# Requirement
Once you reach the line that holds "Name | Location" in the listing below, output it and every line after it through the line that holds "requires Hazelcast 3.6+.", word for word.

====== Dataset extract

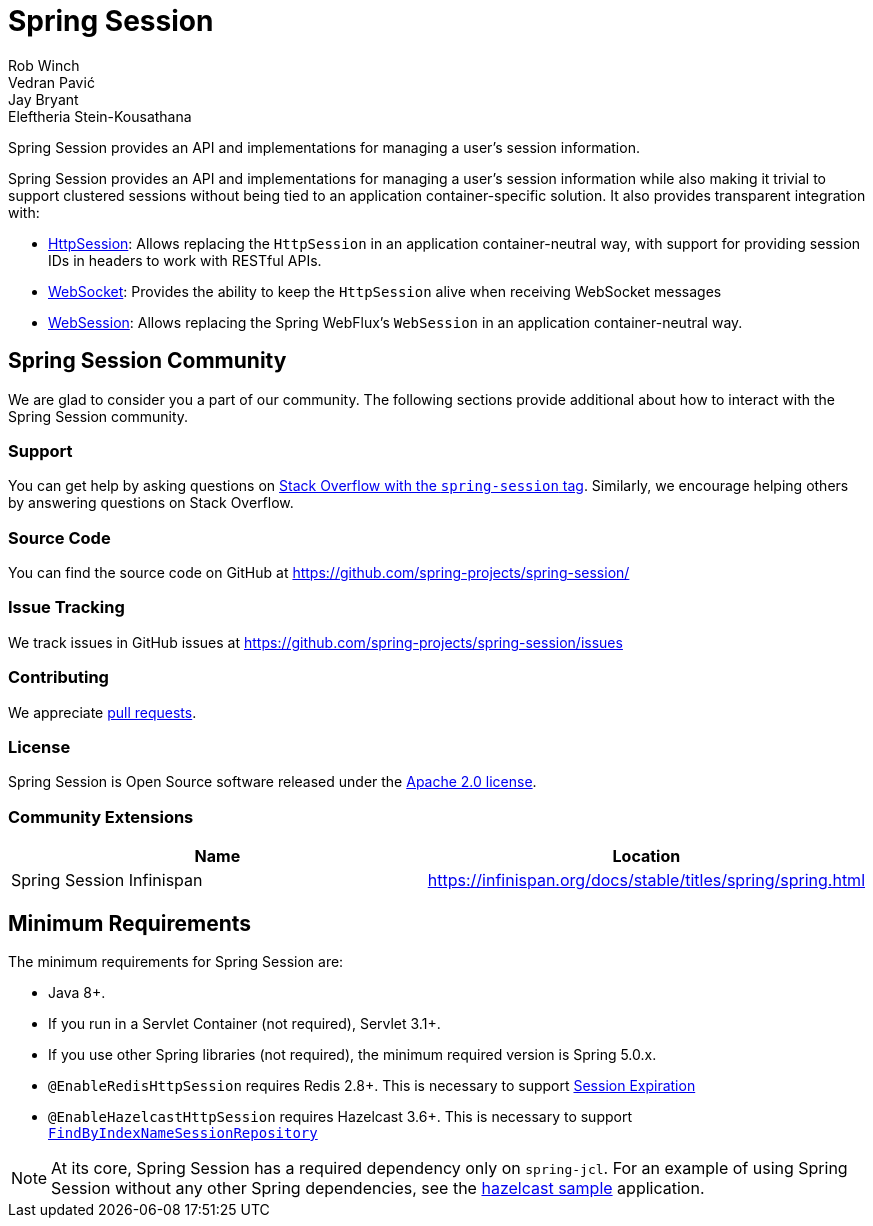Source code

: = Spring Session
Rob Winch; Vedran Pavić; Jay Bryant; Eleftheria Stein-Kousathana
:doctype: book
:indexdoc-tests: {docs-test-dir}docs/IndexDocTests.java
:websocketdoc-test-dir: {docs-test-dir}docs/websocket/

[[abstract]]
Spring Session provides an API and implementations for managing a user's session information.

[[introduction]]
Spring Session provides an API and implementations for managing a user's session information while also making it trivial to support clustered sessions without being tied to an application container-specific solution.
It also provides transparent integration with:

* xref:http-session.adoc#httpsession[HttpSession]: Allows replacing the `HttpSession` in an application container-neutral way, with support for providing session IDs in headers to work with RESTful APIs.
* xref:web-socket.adoc#websocket[WebSocket]: Provides the ability to keep the `HttpSession` alive when receiving WebSocket messages
* xref:web-session.adoc#websession[WebSession]: Allows replacing the Spring WebFlux's `WebSession` in an application container-neutral way.


[[community]]
== Spring Session Community

We are glad to consider you a part of our community.
The following sections provide additional about how to interact with the Spring Session community.

[[community-support]]
=== Support

You can get help by asking questions on https://stackoverflow.com/questions/tagged/spring-session[Stack Overflow with the `spring-session` tag].
Similarly, we encourage helping others by answering questions on Stack Overflow.

[[community-source]]
=== Source Code

You can find the source code on GitHub at https://github.com/spring-projects/spring-session/

[[community-issues]]
=== Issue Tracking

We track issues in GitHub issues at https://github.com/spring-projects/spring-session/issues

[[community-contributing]]
=== Contributing

We appreciate https://help.github.com/articles/using-pull-requests/[pull requests].

[[community-license]]
=== License

Spring Session is Open Source software released under the https://www.apache.org/licenses/LICENSE-2.0[Apache 2.0 license].

[[community-extensions]]
=== Community Extensions

|===
| Name | Location

| Spring Session Infinispan
| https://infinispan.org/docs/stable/titles/spring/spring.html

|===

[[minimum-requirements]]
== Minimum Requirements

The minimum requirements for Spring Session are:

* Java 8+.
* If you run in a Servlet Container (not required), Servlet 3.1+.
* If you use other Spring libraries (not required), the minimum required version is Spring 5.0.x.
* `@EnableRedisHttpSession` requires Redis 2.8+. This is necessary to support xref:api.adoc#api-redisindexedsessionrepository-expiration[Session Expiration]
* `@EnableHazelcastHttpSession` requires Hazelcast 3.6+. This is necessary to support xref:api.adoc#api-enablehazelcasthttpsession-storage[`FindByIndexNameSessionRepository`]

NOTE: At its core, Spring Session has a required dependency only on `spring-jcl`.
For an example of using Spring Session without any other Spring dependencies, see the xref:samples.adoc#samples[hazelcast sample] application.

============

# Response area
| Name | Location

| Spring Session Infinispan
| https://infinispan.org/docs/stable/titles/spring/spring.html

|===

[[minimum-requirements]]
== Minimum Requirements

The minimum requirements for Spring Session are:

* Java 8+.
* If you run in a Servlet Container (not required), Servlet 3.1+.
* If you use other Spring libraries (not required), the minimum required version is Spring 5.0.x.
* `@EnableRedisHttpSession` requires Redis 2.8+. This is necessary to support xref:api.adoc#api-redisindexedsessionrepository-expiration[Session Expiration]
* `@EnableHazelcastHttpSession` requires Hazelcast 3.6+. This is necessary to support xref:api.adoc#api-enablehazelcasthttpsession-storage[`FindByIndexNameSessionRepository`]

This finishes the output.